Ratomir Čabrić

Personal information
- Date of birth: 19 September 1918
- Place of birth: Varvarin, Kingdom of Serbia
- Date of death: 13 April 1990 (aged 71)
- Place of death: Belgrade, SR Serbia, SFR Yugoslavia
- Position(s): Forward

Senior career*
- Years: Team / Apps / (Gls)
- 1936–1939: BASK / 51 / (23)
- 1950: Metalac Beograd / 10 / (6)
- 1951: Odred Ljubljana / 3 / (0)

International career
- 1938: Yugoslavia / 1 / (0)

Managerial career
- 1954: Rijeka
- 1955–1959: Velež Mostar
- 1959–1960: Vojvodina
- 1960–1961: Velež Mostar
- 1961–1963: Sarajevo
- 1963–1964: Proleter Zrenjanin
- 1964–1965: Iraklis Thessaloniki
- 1967–1968: Radnički Niš
- 1968–1970: Vojvodina
- 1970–1971: Osijek
- 1972–1973: Napredak Kruševac

= Ratomir Čabrić =

Yugoslav football manager and player

Ratomir Čabrić (Ратомир Чабрић; 19 September 1918 – 13 April 1990) was a Yugoslav football manager and player.

==Club career==
Čabrić played as a forward with BASK in the Yugoslav State Championship for three seasons during the late 1930s.

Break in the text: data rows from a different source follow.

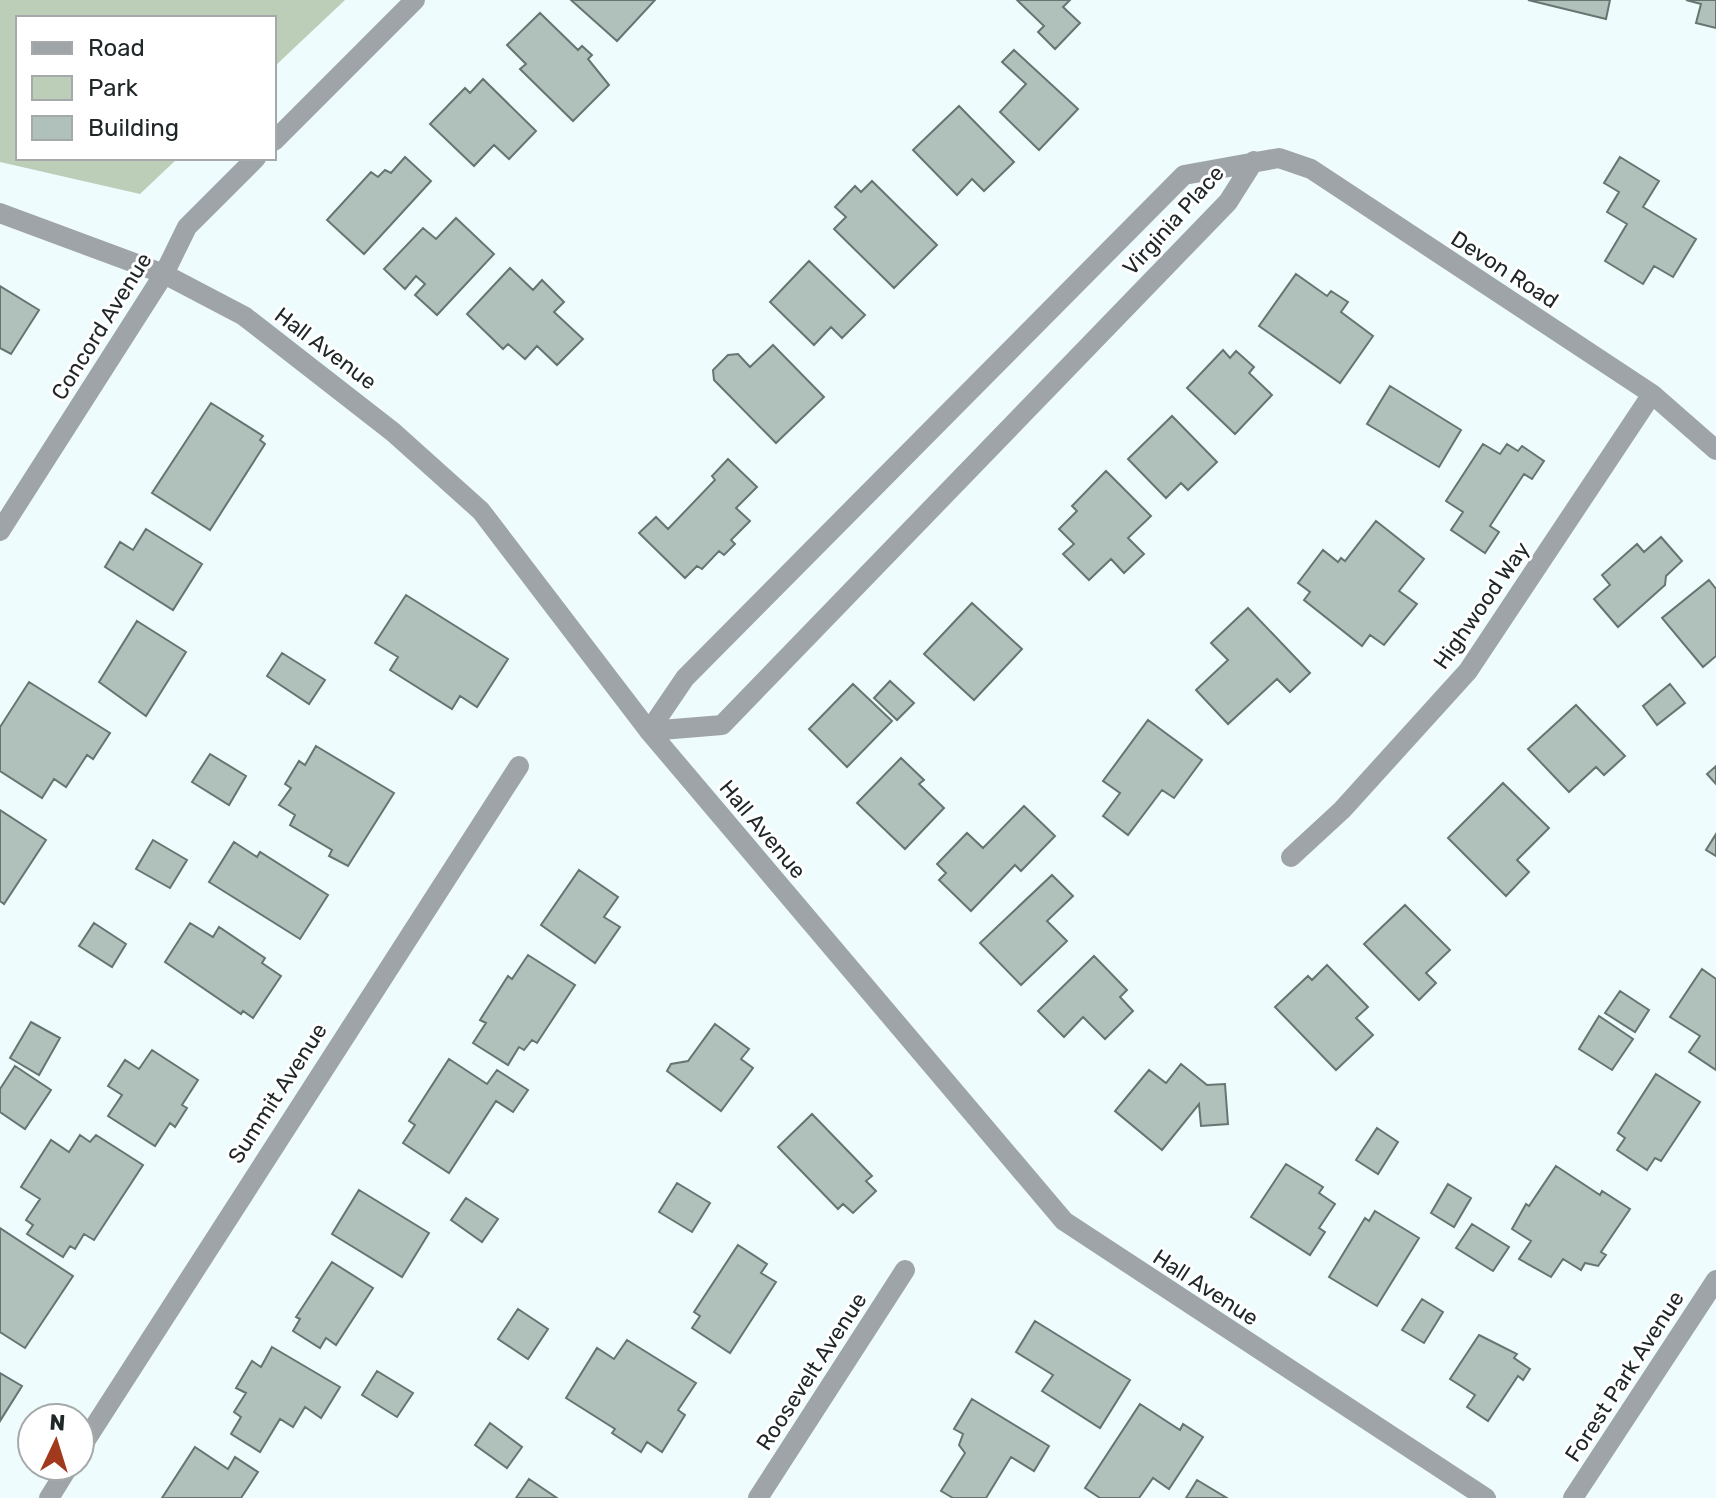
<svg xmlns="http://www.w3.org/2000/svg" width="1716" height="1498" viewBox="0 0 1716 1498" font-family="Rubik,sans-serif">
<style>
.green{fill:#bcceb7}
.building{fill:#b0c0ba;stroke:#677570;stroke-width:2}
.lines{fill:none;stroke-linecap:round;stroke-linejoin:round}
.minor{stroke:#9fa4a8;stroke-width:20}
.labels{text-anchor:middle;stroke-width:6;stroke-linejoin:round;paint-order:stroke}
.street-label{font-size:22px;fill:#202728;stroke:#fff}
</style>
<rect width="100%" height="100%" fill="#eefcfe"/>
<path class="green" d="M0,0H345L274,67V18H18V158H178L140,194L0,162Z"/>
<path class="building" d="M571,0H655L617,41Z
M1017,0H1070L1063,7L1080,23L1055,49L1038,32L1044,26Z
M1528,0H1610L1606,19Z
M1686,0H1716V28L1696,23L1701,4Z
M540,13L578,50L582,46L592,55L588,59L609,85L573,121L520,69L526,64L507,45Z
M1014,50L1078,109L1039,150L1000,112L1026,84L1002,62Z
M483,79L536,131L509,159L494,145L474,166L430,124L465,88L470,93Z
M959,106L1014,162L984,191L972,179L957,195L913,150Z
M405,157L431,181L364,254L327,220L371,172L378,177L385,170L391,173Z
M1620,157L1659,181L1643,207L1696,239L1673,277L1654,266L1643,284L1605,261L1627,224L1607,212L1619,192L1604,183Z
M872,181L937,245L894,288L834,229L846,217L835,207L855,186L861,192Z
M456,218L494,254L437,315L415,295L425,284L416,276L405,289L384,269L423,228L436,239Z
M809,261L865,315L842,338L831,327L814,345L770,302Z
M510,268L533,290L542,280L564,302L554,312L583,339L557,365L537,346L525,359L508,344L503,349L467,314Z
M1296,274L1327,296L1331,291L1348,302L1341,312L1373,336L1340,383L1259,326Z
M0,286L39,310L11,354L0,348Z
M773,345L824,397L776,443L714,380L713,370L728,355L738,354L750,367Z
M1223,350L1230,358L1236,351L1254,367L1249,373L1272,395L1235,434L1187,388Z
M1390,386L1461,430L1439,467L1367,424Z
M211,403L263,436L260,440L265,444L210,530L152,493Z
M1172,416L1217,462L1188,490L1181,483L1166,498L1128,459Z
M1483,444L1500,454L1507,444L1518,451L1522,446L1544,461L1532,479L1524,474L1490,526L1499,532L1485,553L1451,530L1463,512L1446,501Z
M728,459L757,487L736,508L750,521L731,540L735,544L724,555L719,551L702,569L697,566L685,578L639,533L656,517L668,529L715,480L712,476Z
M1106,471L1151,516L1128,538L1144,554L1124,573L1111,559L1089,580L1063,554L1074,544L1059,529L1077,511L1072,506Z
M1376,521L1424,559L1399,591L1417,604L1384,645L1370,635L1362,646L1304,600L1310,592L1298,583L1323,550L1338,562L1341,558L1345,561Z
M146,529L202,564L173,610L105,567L120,542L133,550Z
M1661,537L1682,561L1666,576L1665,585L1618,627L1594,599L1610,585L1602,575L1637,544L1644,552Z
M1709,580L1716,589V656L1703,667L1662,618Z
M406,595L508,659L477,707L460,696L452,709L390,670L398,657L375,643Z
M972,603L1022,649L974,700L924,654Z
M1248,608L1310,673L1290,692L1277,679L1228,724L1196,690L1228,660L1211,643Z
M137,621L186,652L146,716L99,682Z
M282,653L325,680L309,704L267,676Z
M890,681L914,703L897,720L874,698Z
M29,682L110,733L93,759L87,755L66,787L54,779L42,798L0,771V727Z
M853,684L892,721L847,767L809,729Z
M1670,684L1685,703L1657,725L1643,706Z
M1576,705L1625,756L1604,775L1596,767L1569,792L1528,749Z
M1148,720L1202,760L1174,798L1162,790L1128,835L1103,816L1120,793L1103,781Z
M316,746L394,793L348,866L329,856L332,850L290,825L295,815L279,805L291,788L285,784L299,761L305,765Z
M210,754L246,776L229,805L192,782Z
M901,758L924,780L919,784L944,808L905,849L857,803Z
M1716,766V784L1707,774Z
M1503,783L1549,828L1517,860L1529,872L1506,896L1448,838Z
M1024,806L1055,836L1021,871L1015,865L971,911L939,880L946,873L937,864L967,833L983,848Z
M0,810L46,840L4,904L0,901Z
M1716,834V856L1706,850Z
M153,840L187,860L170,888L136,869Z
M234,842L257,857L260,852L328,895L300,939L209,882Z
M579,870L618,897L604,917L620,927L595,963L541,925Z
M1052,875L1073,896L1047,921L1067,941L1021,985L980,943Z
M1405,905L1450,950L1426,973L1436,983L1419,1000L1364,944Z
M94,923L126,944L112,967L79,946Z
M190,923L213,937L219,927L265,958L262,963L281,976L253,1018L243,1011L241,1014L165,962Z
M528,955L575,985L537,1043L532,1040L524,1050L519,1047L508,1065L473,1043L486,1023L480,1020L508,976L512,979Z
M1094,956L1127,990L1120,997L1133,1011L1105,1039L1083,1017L1064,1037L1038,1011Z
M1327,965L1368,1007L1356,1018L1373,1035L1336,1070L1275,1007L1308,976L1312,980Z
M1702,969L1716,979V1070L1689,1052L1700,1036L1670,1017Z
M1620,991L1649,1010L1635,1032L1605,1013Z
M1599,1016L1633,1039L1612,1070L1579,1049Z
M31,1022L60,1038L39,1075L10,1058Z
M715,1024L749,1049L741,1059L753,1068L721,1111L667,1071L671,1064L688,1061Z
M152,1050L198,1080L182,1105L187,1108L175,1127L170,1123L155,1146L108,1116L122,1095L108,1086L125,1060L139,1069Z
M449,1059L487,1084L497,1070L528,1090L513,1112L496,1101L449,1173L403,1143L415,1125L409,1121Z
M1181,1064L1207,1085L1225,1084L1228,1124L1201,1126L1199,1104L1162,1150L1115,1111L1149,1070L1166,1083Z
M15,1066L51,1090L25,1129L0,1112V1089Z
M1656,1074L1700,1102L1661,1161L1655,1158L1647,1170L1617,1150L1625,1138L1618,1133Z
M812,1114L872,1176L866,1181L876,1191L853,1213L843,1204L838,1209L778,1147Z
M1377,1128L1398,1142L1378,1174L1356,1160Z
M80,1135L90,1142L96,1135L143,1165L94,1240L84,1234L75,1249L70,1246L63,1257L27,1234L33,1225L26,1220L40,1199L21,1187L51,1140L69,1152Z
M1286,1164L1323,1187L1319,1193L1335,1204L1319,1228L1325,1232L1310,1255L1251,1217Z
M1556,1166L1600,1195L1602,1191L1630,1209L1601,1252L1606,1255L1598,1266L1585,1263L1581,1270L1563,1259L1551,1277L1519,1259L1531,1241L1512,1229L1526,1204L1529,1206Z
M677,1183L710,1203L692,1232L659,1212Z
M1448,1184L1471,1198L1454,1227L1431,1213Z
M359,1190L429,1233L402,1277L332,1234Z
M466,1198L498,1219L482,1242L451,1220Z
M1375,1211L1419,1238L1377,1306L1329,1277L1365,1218L1369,1221Z
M1472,1224L1509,1247L1493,1271L1456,1248Z
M0,1228L73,1276L25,1348L0,1332Z
M738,1245L767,1264L761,1273L776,1282L730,1353L692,1328L700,1316L694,1312Z
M332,1262L373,1288L336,1345L326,1338L320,1348L293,1331L300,1319L296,1317Z
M1422,1299L1443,1312L1424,1343L1402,1330Z
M518,1309L548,1329L528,1359L498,1339Z
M1035,1321L1130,1380L1100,1428L1042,1391L1053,1375L1016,1352Z
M1479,1335L1517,1354L1514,1358L1530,1369L1523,1380L1518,1376L1488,1421L1467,1407L1475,1395L1450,1379Z
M627,1340L696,1383L678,1410L685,1415L662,1452L647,1442L641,1452L612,1433L615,1429L566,1398L597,1348L614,1359Z
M272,1347L340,1387L321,1418L305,1407L293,1427L280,1419L260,1452L231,1434L241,1417L234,1412L246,1393L236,1388L252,1361L261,1367Z
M377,1371L413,1393L397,1417L362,1395Z
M0,1373L22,1386L0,1421Z
M972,1399L1049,1446L1034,1471L1011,1457L986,1498H953L941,1491L965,1453L959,1445L963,1434L954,1429Z
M1140,1404L1180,1430L1183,1424L1203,1437L1169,1489L1153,1478L1139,1498H1100L1085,1488Z
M490,1423L522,1447L507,1468L475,1445Z
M195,1447L228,1469L235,1457L258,1472L241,1498H162Z
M529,1479L557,1498H516Z
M1197,1480L1227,1498H1186Z"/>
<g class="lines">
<path class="minor" d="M274,141L415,0
M0,213L164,274L244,316L393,432L481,511L649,731L1064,1221L1486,1498
M0,531L164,274L187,227L256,158
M649,731L685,678L1184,175L1279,158L1311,169L1652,394L1716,450
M649,731L722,725L1228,202L1254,161
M1291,857L1342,810L1468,671L1652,394
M80,1449L519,766
M49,1498L69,1466
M758,1498L905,1270
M1573,1498L1716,1280"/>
</g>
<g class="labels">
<g class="street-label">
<text transform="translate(1173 220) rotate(-48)" y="8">Virginia Place</text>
<text transform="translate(1505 269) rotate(33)" y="8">Devon Road</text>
<text transform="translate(101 326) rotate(-58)" y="8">Concord Avenue</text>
<text transform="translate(326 348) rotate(37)" y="8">Hall Avenue</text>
<text transform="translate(1481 605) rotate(-55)" y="8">Highwood Way</text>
<text transform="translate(763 829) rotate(50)" y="8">Hall Avenue</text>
<text transform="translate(277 1093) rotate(-57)" y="8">Summit Avenue</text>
<text transform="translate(1206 1287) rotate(33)" y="8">Hall Avenue</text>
<text transform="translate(811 1371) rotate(-57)" y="8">Roosevelt Avenue</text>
<text transform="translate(1624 1376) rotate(-57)" y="8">Forest Park Avenue</text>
</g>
</g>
<rect x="16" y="16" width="260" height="144" fill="#ffffff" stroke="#a6a9a9" stroke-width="2"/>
<rect x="32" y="42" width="40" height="12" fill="#9fa4a8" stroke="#a6a9a9" stroke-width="2"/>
<text x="88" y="56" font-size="24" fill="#202728">Road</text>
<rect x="32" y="76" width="40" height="24" fill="#bcceb7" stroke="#a6a9a9" stroke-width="2"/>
<text x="88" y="96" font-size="24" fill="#202728">Park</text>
<rect x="32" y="116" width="40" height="24" fill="#b0c0ba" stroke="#a6a9a9" stroke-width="2"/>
<text x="88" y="136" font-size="24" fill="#202728">Building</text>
<g transform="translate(56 1442) rotate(4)"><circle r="38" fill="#ffffff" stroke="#a6a9a9" stroke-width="2"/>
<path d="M0-6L14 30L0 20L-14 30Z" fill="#a13a1c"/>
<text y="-12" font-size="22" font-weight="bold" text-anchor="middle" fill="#202728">N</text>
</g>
</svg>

He also played for Metalac Beograd (First League) and Odred Ljubljana (Second League) at the beginning of the 1950s.

==International career==
At international level, Čabrić was capped once for Yugoslavia in 1938.

==Managerial career==
After hanging up his boots, Čabrić was manager of several clubs in the Yugoslav First League, including two spells at both Velež Mostar and Vojvodina. He also spent some time in charge of Greek side Iraklis Thessaloniki during the 1960s.